ECR: do not set global.imageRegistry for crew builds only

global.imageRegistry redirects all platform image pulls — Redis, BuildKit, Wharf, busybox, the main application — away from images.crewai.com. Setting it without a complete image mirror causes ImagePullBackOff on every pod.For crew image builds only, use CREW_IMAGE_REGISTRY_OVERRIDE instead and leave global.imageRegistry unset:
# ✅ Correct — for crew builds only
envVars:
  CREW_IMAGE_REGISTRY_OVERRIDE: "123456789012.dkr.ecr.us-east-1.amazonaws.com/my-org"

# ❌ Wrong — unless you have a full platform image mirror
global:
  imageRegistry: "123456789012.dkr.ecr.us-east-1.amazonaws.com"
See the Private Registry guide if you need a full image mirror.

Studio V2 has no Helm values

Studio V2 cannot be configured in values.yaml. Setting studioV2.enabled, STUDIO_V2_ENABLED, or similar keys has no effect — Helm silently ignores unrecognized keys. Studio V2 requires post-install setup via the web UI and kubectl exec commands. See Enable Studio V2 for the complete setup sequence.

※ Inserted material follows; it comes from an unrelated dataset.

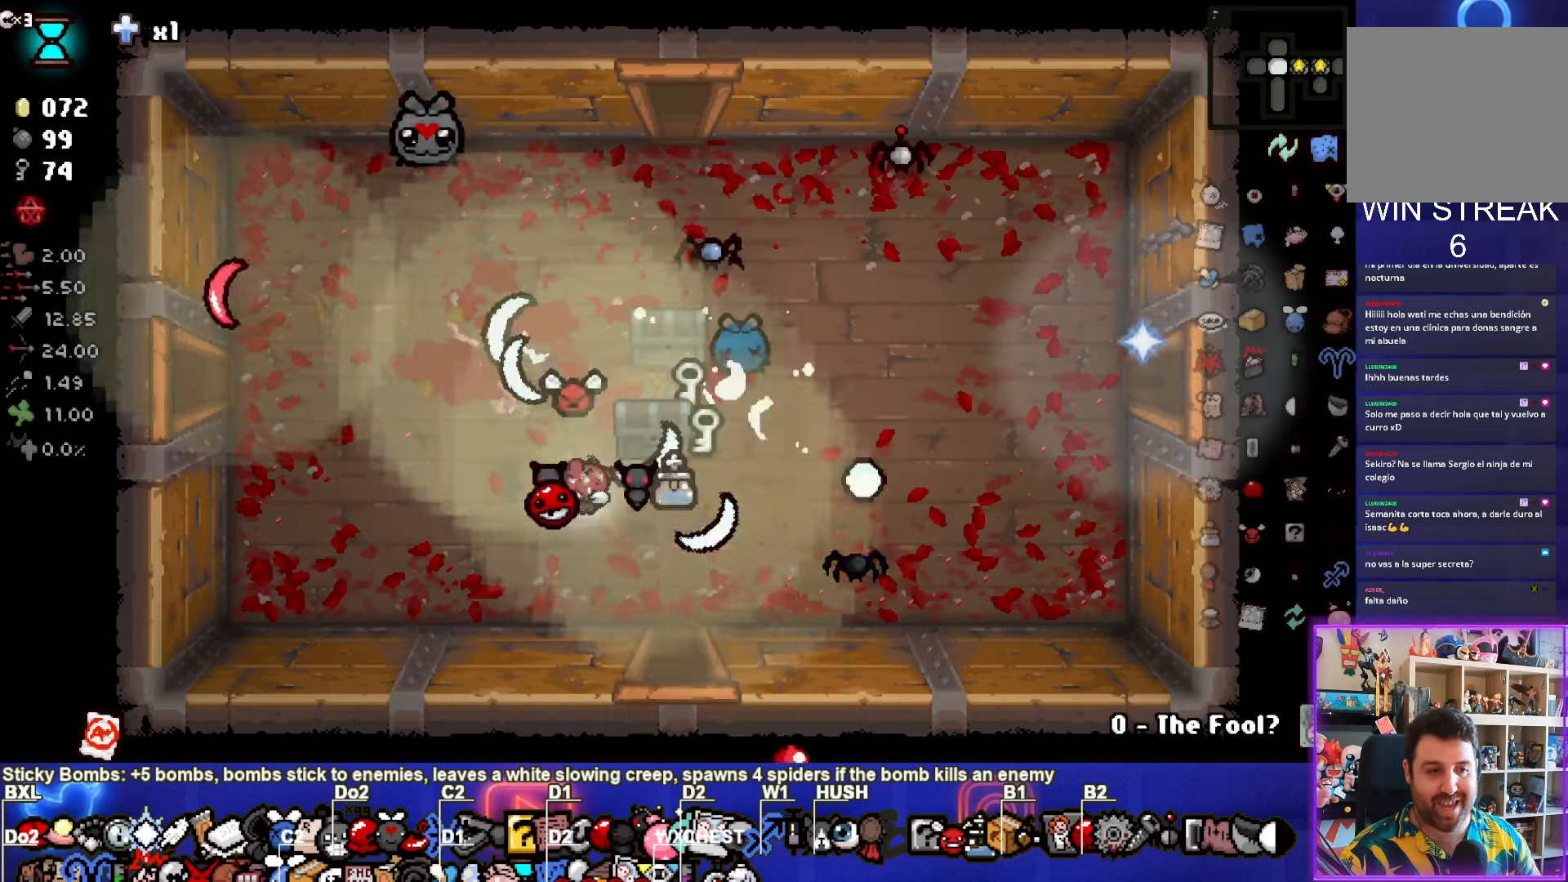
{"buttons": [], "left_stick": "up", "events": [[200, "left_stick", "left"], [483, "left_stick", "up"]]}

Admin users have no Helm key

There is no adminUsers key in the chart. Admin roles are granted after install via: 
kubectl exec -it deploy/crewai-web -- bin/rails 'factory:grant_admin[admin@company.com]'
Exception: Entra ID users receive admin access by assigning the factory-admin App Role in the Azure portal. factory:grant_admin has no effect for Entra ID users.

ArgoCD / GitOps: auto-generated secrets

The chart auto-generates several secrets (SECRET_KEY_BASE, ENCRYPTION_KEY, OAUTH_DB_ENCRYPTION_KEY, FACTORY_DEBUG_TOKEN, WHARF_JWT_SECRET, CUBE_JWT_SECRET, DEPLOYMENT_INSTANCE_JWT_SECRET) using the Helm lookup function, which does not work in GitOps pipelines. If deploying via ArgoCD or Flux, set these explicitly in your values. Generate with: 
openssl rand -hex 32
See the ArgoCD Deployment Guide for the complete list and configuration.